> **EXTRACTED TEXT**

• • • •

# Sickened



## Lanason (Sep 1, 2009)

Today I went into an Ideal Standard showroom, operated by EL MENOFY Bros, next to Gourmet , Nr Carrefour Maadi.

They had a Grey Parrot bird in a cage and it was in a disgusting state. Wing feathers had been plucked, chest and neck all plucked - looked like it had self abused itself. I'm not a great amnimal lover but I was totally sickened. I had words with the Sales guys and he was smiling saying "not for sale", "for show" 

I told them to take to Doctors now - emergencyy, tomorrow animal dead..... he said OK.

can't believe it


----------



## Jamjoom (Aug 18, 2012)

That's sickening.
I know something more sickening though. some armies who kill innocent people in cold blood to get some oil.


----------



## MaidenScotland (Jun 6, 2009)

I dont know why you can't believe it.. animal cruelty is a world wide problem.. but here it is acceptable,


----------



## Lanason (Sep 1, 2009)

I can understand poor people who can't afford it. But an expensive ceramics shop !!!


----------



## MaidenScotland (Jun 6, 2009)

Lanason said:


> I can understand poor people who can't afford it. But an expensive ceramics shop !!!




bet they were so proud of the poor bird


----------



## Lanason (Sep 1, 2009)

MaidenScotland said:


> bet they were so proud of the poor bird


Actually he was VERY proud till I had a go !!


----------



## hurghadapat (Mar 26, 2010)

Lanason said:


> Actually he was VERY proud till I had a go !!


There was a shop in Hurghada that had an owl in a cage that it could barely fit into....was supposed to be an attraction so tourists would stop at the shop look at the bird and hopefully buy something once the sellar had pounced....didn't last two weeks,they got so much abuse from tourists until one tourist let it free from the cage :clap2::clap2:


----------



## mamasue (Oct 7, 2008)

Pat.....do you remember the pet shop on the corner, just off Sherry Street??
I hated that man so much!!
He kept puppies stacked up in tiny cages with no solid bottoms... so if one pooped, it'd go straight onto the one below!!

• • • •

> **RAW DATA**
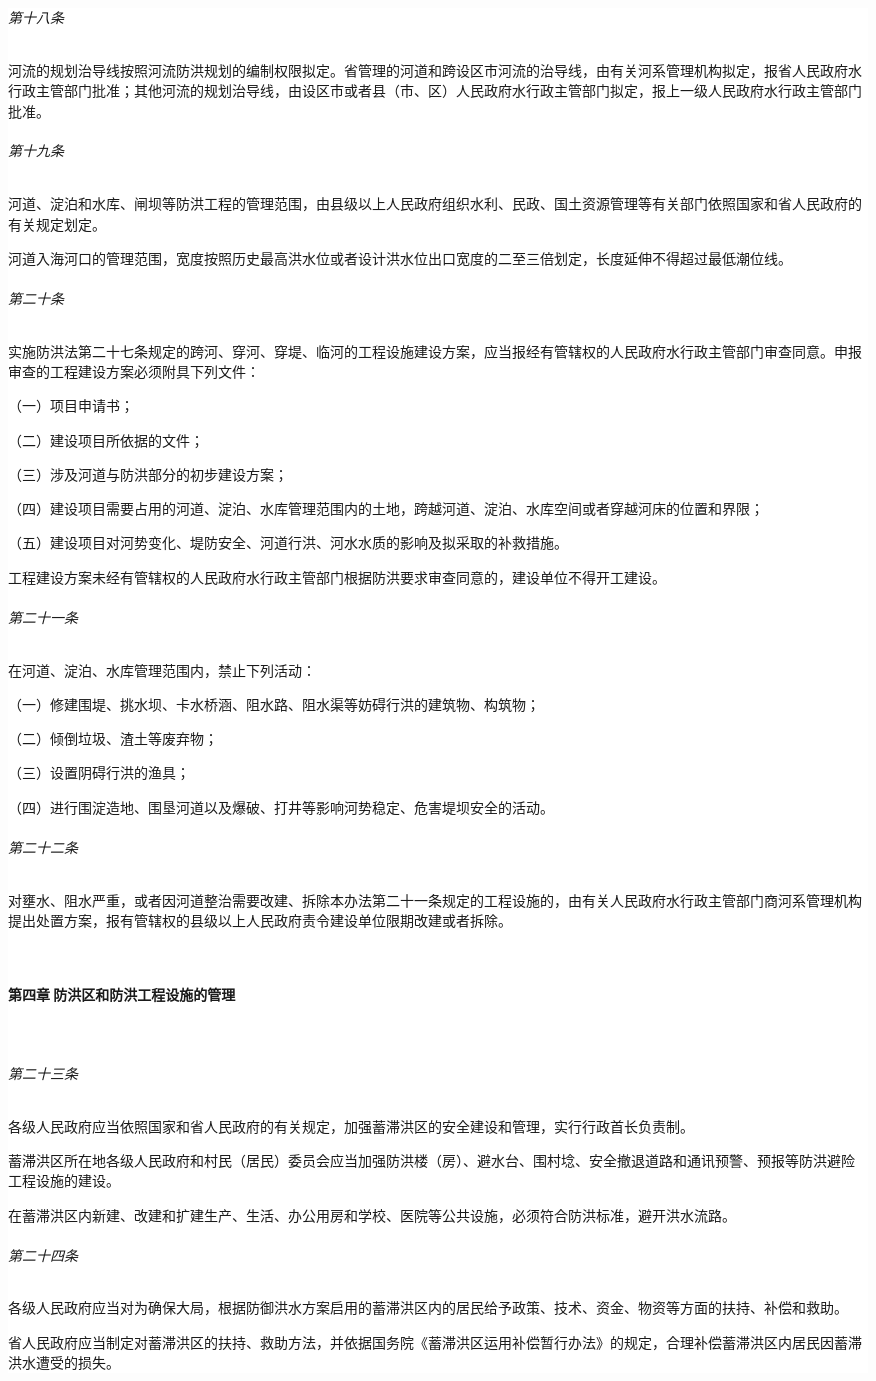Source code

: ###### 第十八条

河流的规划治导线按照河流防洪规划的编制权限拟定。省管理的河道和跨设区市河流的治导线，由有关河系管理机构拟定，报省人民政府水行政主管部门批准；其他河流的规划治导线，由设区市或者县（市、区）人民政府水行政主管部门拟定，报上一级人民政府水行政主管部门批准。

###### 第十九条

河道、淀泊和水库、闸坝等防洪工程的管理范围，由县级以上人民政府组织水利、民政、国土资源管理等有关部门依照国家和省人民政府的有关规定划定。

河道入海河口的管理范围，宽度按照历史最高洪水位或者设计洪水位出口宽度的二至三倍划定，长度延伸不得超过最低潮位线。

###### 第二十条

实施防洪法第二十七条规定的跨河、穿河、穿堤、临河的工程设施建设方案，应当报经有管辖权的人民政府水行政主管部门审查同意。申报审查的工程建设方案必须附具下列文件：

（一）项目申请书；

（二）建设项目所依据的文件；

（三）涉及河道与防洪部分的初步建设方案；

（四）建设项目需要占用的河道、淀泊、水库管理范围内的土地，跨越河道、淀泊、水库空间或者穿越河床的位置和界限；

（五）建设项目对河势变化、堤防安全、河道行洪、河水水质的影响及拟采取的补救措施。

工程建设方案未经有管辖权的人民政府水行政主管部门根据防洪要求审查同意的，建设单位不得开工建设。

###### 第二十一条

在河道、淀泊、水库管理范围内，禁止下列活动：

（一）修建围堤、挑水坝、卡水桥涵、阻水路、阻水渠等妨碍行洪的建筑物、构筑物；

（二）倾倒垃圾、渣土等废弃物；

（三）设置阴碍行洪的渔具；

（四）进行围淀造地、围垦河道以及爆破、打井等影响河势稳定、危害堤坝安全的活动。

###### 第二十二条

对壅水、阻水严重，或者因河道整治需要改建、拆除本办法第二十一条规定的工程设施的，由有关人民政府水行政主管部门商河系管理机构提出处置方案，报有管辖权的县级以上人民政府责令建设单位限期改建或者拆除。

​

#### 第四章 防洪区和防洪工程设施的管理

​

###### 第二十三条

各级人民政府应当依照国家和省人民政府的有关规定，加强蓄滞洪区的安全建设和管理，实行行政首长负责制。

蓄滞洪区所在地各级人民政府和村民（居民）委员会应当加强防洪楼（房）、避水台、围村埝、安全撤退道路和通讯预警、预报等防洪避险工程设施的建设。

在蓄滞洪区内新建、改建和扩建生产、生活、办公用房和学校、医院等公共设施，必须符合防洪标准，避开洪水流路。

###### 第二十四条

各级人民政府应当对为确保大局，根据防御洪水方案启用的蓄滞洪区内的居民给予政策、技术、资金、物资等方面的扶持、补偿和救助。

省人民政府应当制定对蓄滞洪区的扶持、救助方法，并依据国务院《蓄滞洪区运用补偿暂行办法》的规定，合理补偿蓄滞洪区内居民因蓄滞洪水遭受的损失。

• • • •

> **PROBLEMS TO WORK ON**
(a) Answer these from the parrot thread:
(i) What kind of bird was in the cage at the showroom?
(ii) What animal did the shop in Hurghada keep in a cage?
(iii) How did the man at the pet shop off Sherry Street keep the puppies?
(b) Repeat a passage from the parrot thread word for word. Begin at the words "There was a" and stop after "the one below!!".
(c) Pick up the parrot thread right after its final post and keep it going.

> **RESPONSES TO THE TASKS**
(a)
(i) A Grey Parrot.
(ii) An owl.
(iii) Stacked up in tiny cages with no solid bottoms.

(b)
There was a shop in Hurghada that had an owl in a cage that it could barely fit into....was supposed to be an attraction so tourists would stop at the shop look at the bird and hopefully buy something once the sellar had pounced....didn't last two weeks,they got so much abuse from tourists until one tourist let it free from the cage :clap2::clap2:


----------



## mamasue (Oct 7, 2008)

Pat.....do you remember the pet shop on the corner, just off Sherry Street??
I hated that man so much!!
He kept puppies stacked up in tiny cages with no solid bottoms... so if one pooped, it'd go straight onto the one below!!

(c)
He actually told and Egyptian friend "if I neglect the animals, the foreigners will buy them at a high price because they feel sorry for them"
I wanted to kill that b*starrrrdddd!


----------



## hurghadapat (Mar 26, 2010)

mamasue said:


> Pat.....do you remember the pet shop on the corner, just off Sherry Street??
> I hated that man so much!!
> He kept puppies stacked up in tiny cages with no solid bottoms... so if one pooped, it'd go straight onto the one below!!
> He actually told and Egyptian friend "if I neglect the animals, the foreigners will buy them at a high price because they feel sorry for them"
> I wanted to kill that b*starrrrdddd!


Yes...remember him well...my first apartment was just off Sherry St and not like it is now...just sand no lights and almost no shops....big difference now


----------



## MaidenScotland (Jun 6, 2009)

Lanason said:


> Actually he was VERY proud till I had a go !!




but it will make no difference.. actions are what count


----------



## DeadGuy (Jan 22, 2010)

I think what I'm about to say should be on the " I must be Egyptian because...." thread! Sorry if my comment hurts anyone's feelings!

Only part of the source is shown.